→ Required work: A single number is expected: the count of lines in the entries below that contain "Досвідом".

(Saved data entries)
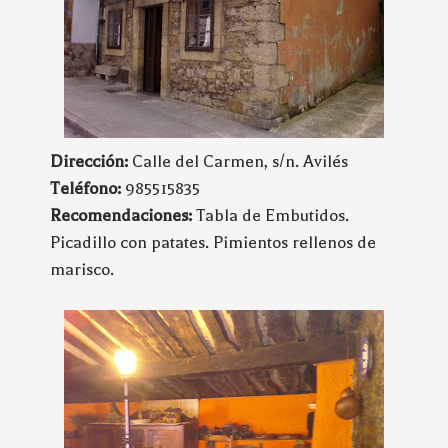
Dirección:
Calle del Carmen, s/n. Avilés
Teléfono:
985515835
Recomendaciones:
Tabla de Embutidos.
Picadillo con patates. Pimientos rellenos de
marisco.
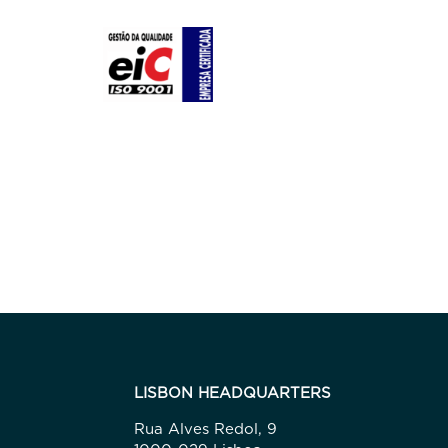
LISBON HEADQUARTERS
Rua Alves Redol, 9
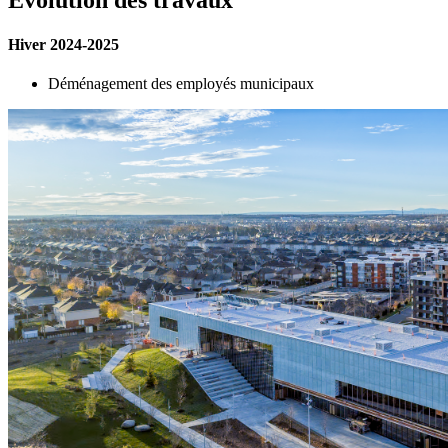
Évolution des travaux
Hiver 2024-2025
Déménagement des employés municipaux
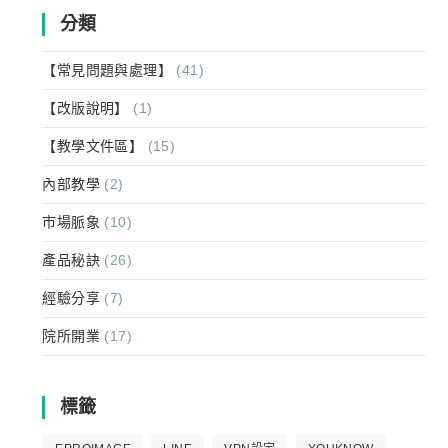
分類
【常見問題與處理】
(41)
【改版說明】
(1)
【教學文件區】
(15)
內部教學
(2)
市場脈象
(10)
產品秘訣
(26)
經驗分享
(7)
院所開業
(17)
標籤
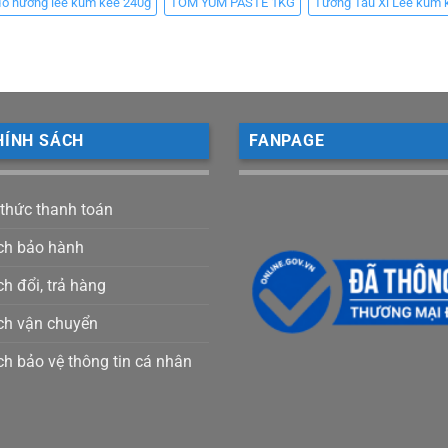
đồ nướng lee kum kee 240g
TOM YUM PASTE 1KG
Tương Tàu Xì Lee kum 
HÍNH SÁCH
FANPAGE
 thức thanh toán
ch bảo hành
h đổi, trả hàng
ch vận chuyển
ch bảo vệ thông tin cá nhân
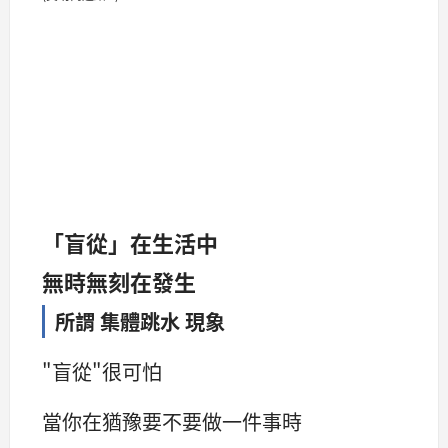
「盲從」在生活中
無時無刻在發生
所謂 集體跳水 現象
"盲從"很可怕
當你在猶豫要不要做一件事時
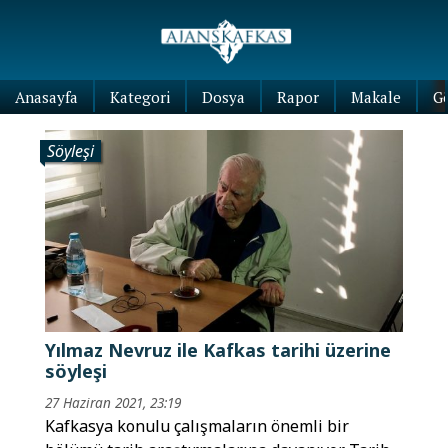
Anasayfa
Kategori
Dosya
Rapor
Makale
G
Söyleşi
Yılmaz Nevruz ile Kafkas tarihi üzerine
söyleşi
27 Haziran 2021, 23:19
Kafkasya konulu çalışmaların önemli bir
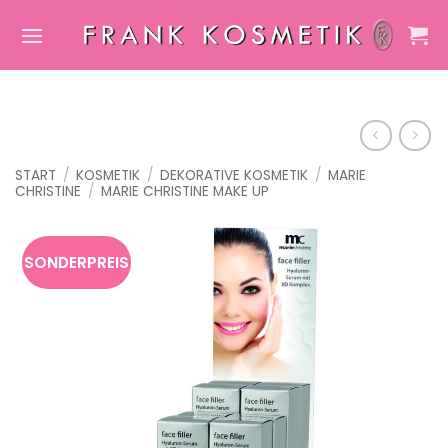
Zum
Inhalt
springen
START
/
KOSMETIK
/
DEKORATIVE KOSMETIK
/
MARIE
CHRISTINE
/
MARIE CHRISTINE MAKE UP
SONDERPREIS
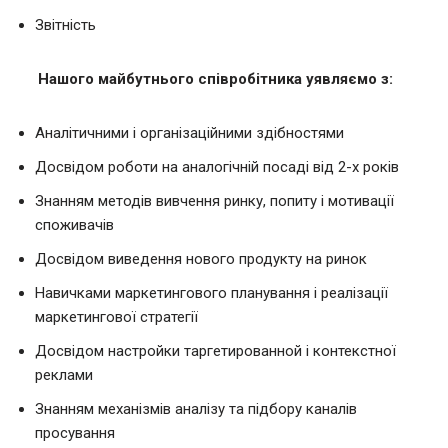
Звітність
Нашого майбутнього співробітника уявляємо з:
Аналітичними і організаційними здібностями
Досвідом роботи на аналогічній посаді від 2-х років
Знанням методів вивчення ринку, попиту і мотивації
споживачів
Досвідом виведення нового продукту на ринок
Навичками маркетингового планування і реалізації
маркетингової стратегії
Досвідом настройки таргетированной і контекстної
реклами
Знанням механізмів аналізу та підбору каналів
просування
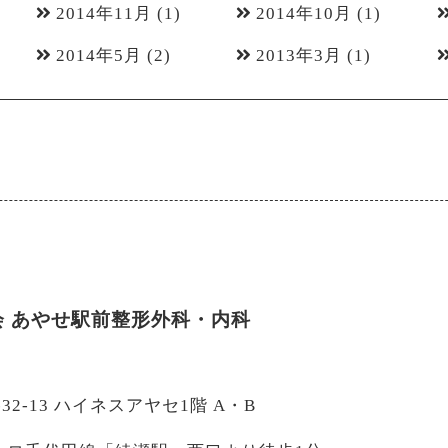
2014年11月
(1)
2014年10月
(1)
2014年5月
(2)
2013年3月
(1)
会
あやせ駅前整形外科・内科
-32-13 ハイネスアヤセ1階 A・B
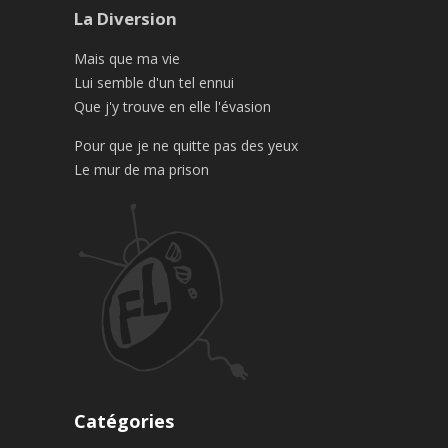
La Diversion
Mais que ma vie
Lui semble d'un tel ennui
Que j'y trouve en elle l'évasion
Pour que je ne quitte pas des yeux
Le mur de ma prison
Catégories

→ Exercise result: 3